The indicator is designed for intraday, swing, and positional traders who want to enhance their trading decisions with visual confluence zones and market structure logic.
USER INPUTS
* Pivot point Lengths: Number of bars used to detect pivot highs/lows
* Zone length: Controls the thickness of the support/resistance zone; higher values create wider zones
* GMA Length: Period for calculating the geometric moving averages based on highs and lows
* Allow Bar/candle Color: Enables or disables special candle coloring when price interacts with the zones
LOGIC OF THE INDICATOR:
* Detects pivot highs and pivot lows using the user-defined length
* Compares consecutive pivot levels to determine if they fall within a valid ATR-based price band to form a zone
* If confirmed, the indicator dynamically plots a resistance or support box between those pivot points, colored respectively (red for resistance, green for support)

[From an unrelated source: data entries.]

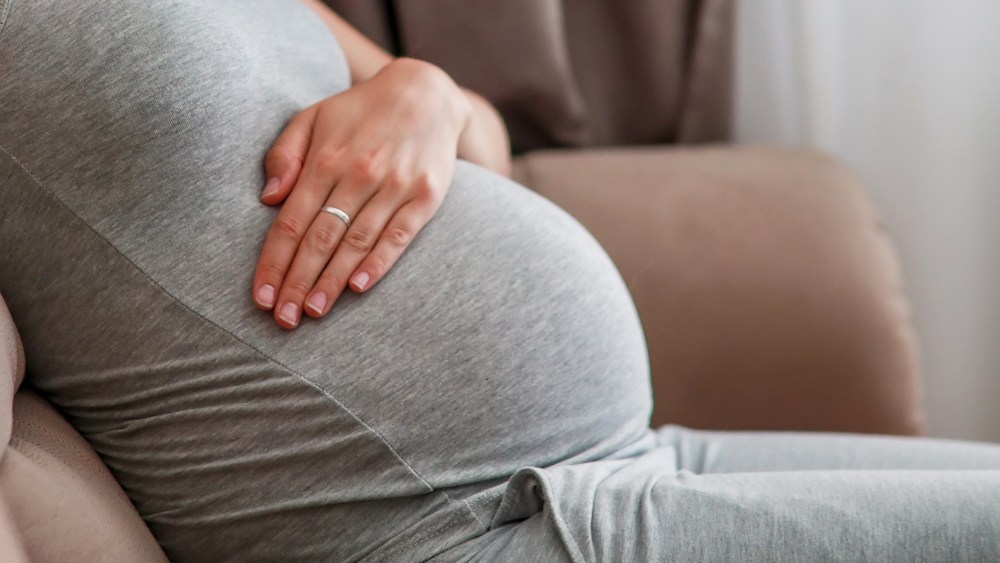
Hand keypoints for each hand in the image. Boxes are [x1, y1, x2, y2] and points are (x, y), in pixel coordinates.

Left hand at [253, 58, 470, 328]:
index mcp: (326, 159)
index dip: (274, 263)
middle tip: (284, 319)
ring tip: (314, 312)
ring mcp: (395, 186)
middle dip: (299, 282)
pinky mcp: (426, 196)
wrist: (427, 93)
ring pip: (357, 243)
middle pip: (321, 239)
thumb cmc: (360, 111)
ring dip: (333, 281)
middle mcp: (358, 174)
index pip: (291, 222)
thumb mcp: (314, 117)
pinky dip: (379, 263)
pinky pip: (399, 236)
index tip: (262, 297)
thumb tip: (268, 198)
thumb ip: (285, 155)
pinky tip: (358, 288)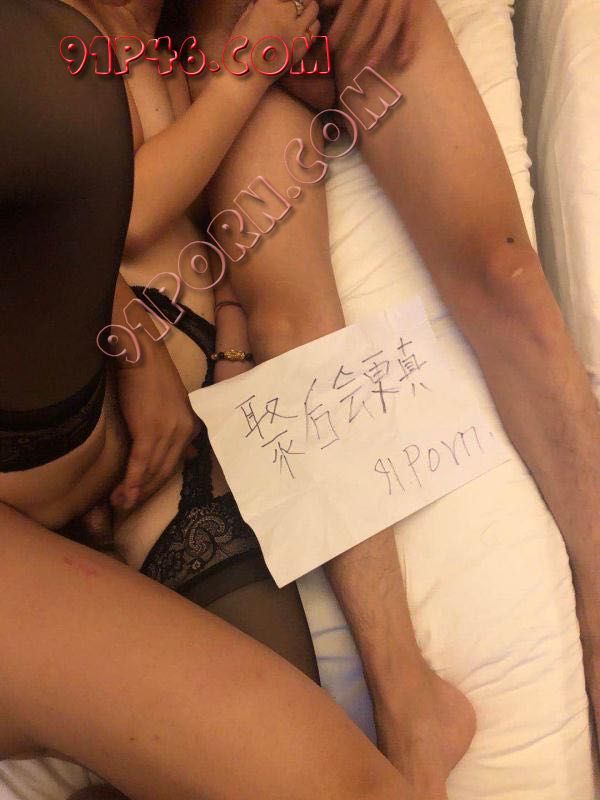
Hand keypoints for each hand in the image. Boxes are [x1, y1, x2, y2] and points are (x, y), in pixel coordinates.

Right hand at [110, 340, 198, 512]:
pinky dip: (131, 481)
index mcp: (189, 427)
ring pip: (152, 471)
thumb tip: (190, 454)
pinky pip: (140, 463)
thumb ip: (179, 429)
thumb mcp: (174, 405)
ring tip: (120, 504)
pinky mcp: (149, 431)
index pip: (175, 462)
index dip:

* The boxes update in real-time based on price action. If price respects the zone, the box extends forward. If price breaks the zone, the box disappears
* Geometric Moving Averages (GMA) based on logarithmic mean of highs and lows are plotted to offer a trend bias
* Candles that touch the top of the support zone are colored yellow, and those touching the bottom of the resistance zone are orange, enhancing zone reaction visibility
WHY IT IS UNIQUE:
* Uses logarithmic-based GMAs, which are smoother and less reactive than traditional moving averages
* ATR-based zone logic makes it adaptive to volatility instead of using fixed-width zones
* Combines structural levels (pivots), volatility filters (ATR), and trend overlays (GMA) in one unified tool
* Real-time zone extension and disappearance logic based on price interaction
HOW USER CAN BENEFIT FROM IT:
* Spot high-probability breakout or reversal zones that price respects consistently
* Use the GMA cloud for trend confirmation — for example, bullish bias when price is above both GMAs
* Build price action strategies around zone touches, breakouts, or rejections
* Use color-coded candles as real-time alerts for potential entry/exit signals near S/R levels
* Save time by avoiding manual marking of zones on charts across timeframes
DISCLAIMER:
This indicator is created for educational and informational purposes only. It does not constitute financial advice or a recommendation to buy or sell any asset. All trading involves risk, and users should conduct their own analysis or consult with a qualified financial advisor before making any trading decisions. The creator is not responsible for any losses incurred through the use of this tool. Use at your own discretion.